Following Khan’s death in August, AHF President, Michael Weinstein, condemned the slow and inadequate global response to the epidemic.

“This outbreak has been unfolding for far too long without an appropriate global response,” he observed.

While criticising the inadequacy of the global response, saying it is uncoordinated, Weinstein said that questions as to who is leading the international response, how funds are being collected and disbursed, which organizations are providing equipment and personnel, and when any of these efforts will make a significant difference in slowing the epidemic in West Africa, remained answered.

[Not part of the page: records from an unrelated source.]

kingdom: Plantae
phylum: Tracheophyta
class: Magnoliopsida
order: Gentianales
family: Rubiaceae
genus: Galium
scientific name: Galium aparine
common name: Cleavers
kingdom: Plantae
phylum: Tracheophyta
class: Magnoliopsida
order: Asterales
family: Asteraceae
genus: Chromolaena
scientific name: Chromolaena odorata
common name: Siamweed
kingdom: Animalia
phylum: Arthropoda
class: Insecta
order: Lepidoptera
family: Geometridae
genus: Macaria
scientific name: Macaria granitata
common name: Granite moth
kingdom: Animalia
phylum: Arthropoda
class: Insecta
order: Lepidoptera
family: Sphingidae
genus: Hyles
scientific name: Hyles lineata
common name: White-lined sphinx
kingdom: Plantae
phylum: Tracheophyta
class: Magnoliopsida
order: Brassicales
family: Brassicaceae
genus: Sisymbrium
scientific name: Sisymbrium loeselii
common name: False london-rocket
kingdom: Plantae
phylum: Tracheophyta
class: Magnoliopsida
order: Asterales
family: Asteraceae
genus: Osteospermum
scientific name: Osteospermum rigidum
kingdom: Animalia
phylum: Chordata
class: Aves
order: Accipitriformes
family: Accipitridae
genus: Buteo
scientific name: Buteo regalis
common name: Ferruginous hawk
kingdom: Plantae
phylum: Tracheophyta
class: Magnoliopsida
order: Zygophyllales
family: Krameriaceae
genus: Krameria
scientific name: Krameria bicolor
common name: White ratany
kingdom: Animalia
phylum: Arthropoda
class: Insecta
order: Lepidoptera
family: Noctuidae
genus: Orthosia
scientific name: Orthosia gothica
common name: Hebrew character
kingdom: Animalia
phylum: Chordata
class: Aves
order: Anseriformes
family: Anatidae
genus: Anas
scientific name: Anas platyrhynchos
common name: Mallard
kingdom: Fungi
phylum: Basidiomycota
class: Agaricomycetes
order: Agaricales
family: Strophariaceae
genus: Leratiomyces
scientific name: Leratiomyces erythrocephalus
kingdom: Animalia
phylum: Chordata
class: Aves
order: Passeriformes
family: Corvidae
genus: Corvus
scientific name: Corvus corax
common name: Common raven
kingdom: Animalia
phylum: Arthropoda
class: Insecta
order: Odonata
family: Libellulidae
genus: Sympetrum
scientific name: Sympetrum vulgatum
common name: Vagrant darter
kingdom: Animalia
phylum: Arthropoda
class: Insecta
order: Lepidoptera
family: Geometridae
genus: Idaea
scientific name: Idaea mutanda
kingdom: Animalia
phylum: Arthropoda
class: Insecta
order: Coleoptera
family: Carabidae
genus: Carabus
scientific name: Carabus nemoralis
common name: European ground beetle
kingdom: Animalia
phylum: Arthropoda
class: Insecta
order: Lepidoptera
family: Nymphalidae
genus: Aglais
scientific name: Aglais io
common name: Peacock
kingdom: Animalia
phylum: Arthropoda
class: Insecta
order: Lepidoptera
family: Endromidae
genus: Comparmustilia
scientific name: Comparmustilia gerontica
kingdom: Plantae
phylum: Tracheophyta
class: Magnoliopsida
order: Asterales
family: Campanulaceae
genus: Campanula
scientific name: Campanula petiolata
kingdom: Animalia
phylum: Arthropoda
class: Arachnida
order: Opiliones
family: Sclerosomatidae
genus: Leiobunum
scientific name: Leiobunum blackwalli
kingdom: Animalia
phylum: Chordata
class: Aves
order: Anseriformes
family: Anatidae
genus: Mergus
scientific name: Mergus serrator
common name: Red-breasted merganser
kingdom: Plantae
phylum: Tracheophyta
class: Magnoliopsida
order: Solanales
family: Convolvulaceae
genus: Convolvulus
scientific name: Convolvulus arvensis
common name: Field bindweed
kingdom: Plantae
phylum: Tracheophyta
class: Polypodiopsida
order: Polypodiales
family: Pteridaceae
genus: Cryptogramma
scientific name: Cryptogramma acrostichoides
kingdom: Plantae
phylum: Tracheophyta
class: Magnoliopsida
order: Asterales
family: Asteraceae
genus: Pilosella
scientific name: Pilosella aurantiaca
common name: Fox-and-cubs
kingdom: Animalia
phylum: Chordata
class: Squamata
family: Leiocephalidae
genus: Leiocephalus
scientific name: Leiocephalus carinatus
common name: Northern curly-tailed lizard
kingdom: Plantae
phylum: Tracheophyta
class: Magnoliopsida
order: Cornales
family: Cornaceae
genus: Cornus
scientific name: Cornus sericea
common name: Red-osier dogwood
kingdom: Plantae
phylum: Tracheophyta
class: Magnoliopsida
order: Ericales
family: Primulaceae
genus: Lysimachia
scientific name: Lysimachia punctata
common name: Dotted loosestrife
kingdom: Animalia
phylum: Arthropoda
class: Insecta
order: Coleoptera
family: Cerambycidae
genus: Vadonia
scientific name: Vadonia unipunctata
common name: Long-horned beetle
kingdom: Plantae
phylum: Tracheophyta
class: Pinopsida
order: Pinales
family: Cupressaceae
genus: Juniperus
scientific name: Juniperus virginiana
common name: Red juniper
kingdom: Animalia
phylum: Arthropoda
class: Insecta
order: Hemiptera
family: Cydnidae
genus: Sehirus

This confusion and lack of coordination is why the AHF, which has donated and delivered approximately $450,000 USD worth of personal protective equipment (gowns, gloves, boots, etc.) and provided other logistical support to West African countries, is calling on the AU to make dealing with the Ebola epidemic an African priority requiring both political and technical leadership .

The situation reported in the affected countries is so grave that they have run out of hospital beds; it was reported that pregnant women have no space to give births in hospitals, thus making deliveries in homes, roadsides and inside cars a common occurrence. This also has consequence on infant and maternal health.

International help such as the British government’s promise of a 62-bed facility and the Pentagon’s offer of a 25-bed field will take at least a month before it is up and running.

The slow response means that the relief effort is three to four months behind schedule, given the seriousness of the epidemic, the Washington Post reports.



    However, American President Barack Obama on Tuesday ordered the deployment of 3,000 troops to combat the epidemic which he considers a threat to global security.

    Obama said after meeting with top US public health officials that his plan calls for sending troops, including engineers and medical personnel, to build 17 treatment centres with 100 beds each, train thousands of healthcare workers and establish a military control centre for coordination of the relief effort.

    In response, Zuma says at an AU emergency meeting: “We are gathered to show our solidarity, and to develop a collective, comprehensive, and coordinated strategy, so that our sisters and brothers, and the leadership of Guinea, Liberia, Sierra Leone and other affected countries know that they are part of a broader, caring African and global family.”

    The disease has now killed more than 2,470 people out of 4,940 cases in West Africa.